The discount pandemic has spread like wildfire across Europe during the past year, bringing leading retailers out in a rash of private labels and own-brand products. Tesco, Carrefour, Intermarché, Waitrose, Mercadona, Delhaize, Auchan, Asda – these are just some of the companies which have recently launched discount brands or price-saving banners in a bid to entice budget-conscious shoppers into their stores. But do they really work? Or are they simply a last desperate attempt by these major retailers to cling on to market share as the likes of Aldi, Lidl, Netto and others reap the rewards of a more prudent age?
For banana companies, this wave of discounting in Europe has offered a reminder of just how hard their job has become. While input costs and transport rates continue to rise, the downturn in consumer spending has prompted the majority of the big retail customers to push even harder than usual on price, while the total number of customers has become altogether more limited. Factor in market slowdowns in Russia and the Mediterranean, as well as losses of supply in Panama, Costa Rica and Colombia, and the picture across the EU for banana sales has looked rather challenging during the first quarter of this year.
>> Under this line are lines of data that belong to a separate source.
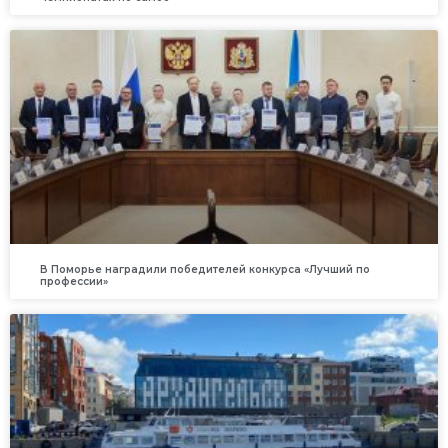
В Поморье наградили победителей конкурса «Лучший по
профессии»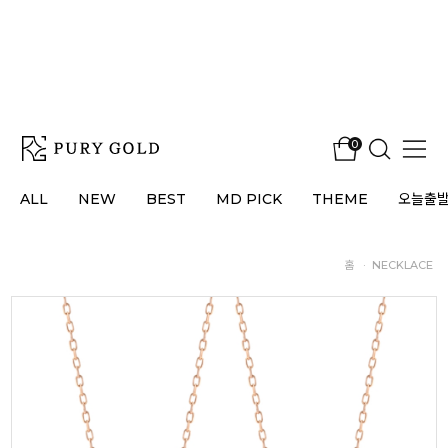
0
ALL
NEW
BEST
MD PICK
THEME
오늘출
홈
·
NECKLACE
Big banana companies have always been about big brands. For them, the trick is to ensure those big names offer something other suppliers don’t: better service, the right certification, social responsibility, environmental sensitivity, food safety and more – if your brand can deliver on that promise, then it has a chance. What has changed in the past year or so is that some retailers are starting to believe they can obtain all of this by themselves. But, for the time being at least, there are two silver linings: for the most part, retailers don’t seem able yet to source bananas entirely on their own; and, despite the recession, people are still eating lots of bananas.
Now is certainly not the time to discount the banana import business entirely.